◆ Problem to solve ◆
Report every line below that carries the word "mulher".

(Dataset entries)

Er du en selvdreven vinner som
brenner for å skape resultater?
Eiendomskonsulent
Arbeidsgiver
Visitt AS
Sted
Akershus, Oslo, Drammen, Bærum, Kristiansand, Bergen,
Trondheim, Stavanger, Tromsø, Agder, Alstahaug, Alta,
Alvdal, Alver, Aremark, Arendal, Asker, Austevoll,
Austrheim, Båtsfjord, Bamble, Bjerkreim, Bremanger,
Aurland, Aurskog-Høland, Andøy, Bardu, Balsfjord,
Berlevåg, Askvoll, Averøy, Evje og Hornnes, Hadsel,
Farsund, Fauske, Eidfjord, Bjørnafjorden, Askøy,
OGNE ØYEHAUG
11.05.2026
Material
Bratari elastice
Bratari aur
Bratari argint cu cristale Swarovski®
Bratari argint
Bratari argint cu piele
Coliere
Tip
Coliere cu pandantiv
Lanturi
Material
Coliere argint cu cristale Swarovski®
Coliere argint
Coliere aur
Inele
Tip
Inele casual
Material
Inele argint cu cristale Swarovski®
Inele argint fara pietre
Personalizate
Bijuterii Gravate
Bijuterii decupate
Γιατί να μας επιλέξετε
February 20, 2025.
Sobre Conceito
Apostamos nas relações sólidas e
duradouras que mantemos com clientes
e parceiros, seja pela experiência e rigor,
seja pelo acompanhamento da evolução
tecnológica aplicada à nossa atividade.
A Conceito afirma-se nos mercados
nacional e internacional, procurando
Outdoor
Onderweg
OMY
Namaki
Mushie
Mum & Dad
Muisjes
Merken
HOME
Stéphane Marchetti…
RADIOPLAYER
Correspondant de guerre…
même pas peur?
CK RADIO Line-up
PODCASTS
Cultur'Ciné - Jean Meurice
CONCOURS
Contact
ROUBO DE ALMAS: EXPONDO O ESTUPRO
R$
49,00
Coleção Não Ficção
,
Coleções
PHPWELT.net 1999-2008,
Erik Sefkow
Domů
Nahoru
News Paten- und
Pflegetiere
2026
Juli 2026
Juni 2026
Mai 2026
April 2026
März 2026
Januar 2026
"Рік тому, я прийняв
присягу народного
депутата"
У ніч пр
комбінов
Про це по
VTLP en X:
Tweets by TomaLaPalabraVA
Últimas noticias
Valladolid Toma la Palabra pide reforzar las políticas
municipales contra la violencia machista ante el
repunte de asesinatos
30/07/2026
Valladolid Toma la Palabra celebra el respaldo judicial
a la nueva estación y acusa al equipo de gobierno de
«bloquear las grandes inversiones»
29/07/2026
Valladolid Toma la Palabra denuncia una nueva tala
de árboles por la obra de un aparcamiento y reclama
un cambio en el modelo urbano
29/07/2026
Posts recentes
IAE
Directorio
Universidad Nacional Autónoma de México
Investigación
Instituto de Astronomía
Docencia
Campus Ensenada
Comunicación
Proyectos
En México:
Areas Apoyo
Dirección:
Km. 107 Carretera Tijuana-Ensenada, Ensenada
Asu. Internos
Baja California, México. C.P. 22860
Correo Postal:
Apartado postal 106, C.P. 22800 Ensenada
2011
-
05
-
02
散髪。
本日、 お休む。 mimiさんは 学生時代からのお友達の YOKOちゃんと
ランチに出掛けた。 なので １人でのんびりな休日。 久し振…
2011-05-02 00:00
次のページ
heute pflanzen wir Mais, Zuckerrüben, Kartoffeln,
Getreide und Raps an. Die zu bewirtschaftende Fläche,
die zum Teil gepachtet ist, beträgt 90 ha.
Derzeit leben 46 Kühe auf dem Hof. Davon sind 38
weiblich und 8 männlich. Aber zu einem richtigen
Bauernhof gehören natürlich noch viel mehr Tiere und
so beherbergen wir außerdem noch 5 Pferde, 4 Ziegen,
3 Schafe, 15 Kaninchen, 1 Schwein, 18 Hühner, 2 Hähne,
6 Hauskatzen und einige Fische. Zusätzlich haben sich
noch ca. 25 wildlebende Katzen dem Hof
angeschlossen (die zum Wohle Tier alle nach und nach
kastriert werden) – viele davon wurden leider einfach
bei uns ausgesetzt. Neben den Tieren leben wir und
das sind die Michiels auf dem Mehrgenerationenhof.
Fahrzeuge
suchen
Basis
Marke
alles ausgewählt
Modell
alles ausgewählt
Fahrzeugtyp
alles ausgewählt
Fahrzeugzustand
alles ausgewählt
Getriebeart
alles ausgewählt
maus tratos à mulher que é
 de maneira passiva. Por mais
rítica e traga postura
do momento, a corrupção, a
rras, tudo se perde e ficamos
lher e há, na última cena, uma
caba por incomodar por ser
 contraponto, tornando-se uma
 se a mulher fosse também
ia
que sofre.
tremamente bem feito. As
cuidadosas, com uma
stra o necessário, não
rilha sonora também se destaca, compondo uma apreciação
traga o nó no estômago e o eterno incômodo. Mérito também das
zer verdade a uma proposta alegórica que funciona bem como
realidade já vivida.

◆ Reply to the task ◆
maus tratos à mulher que é
 se a mulher fosse também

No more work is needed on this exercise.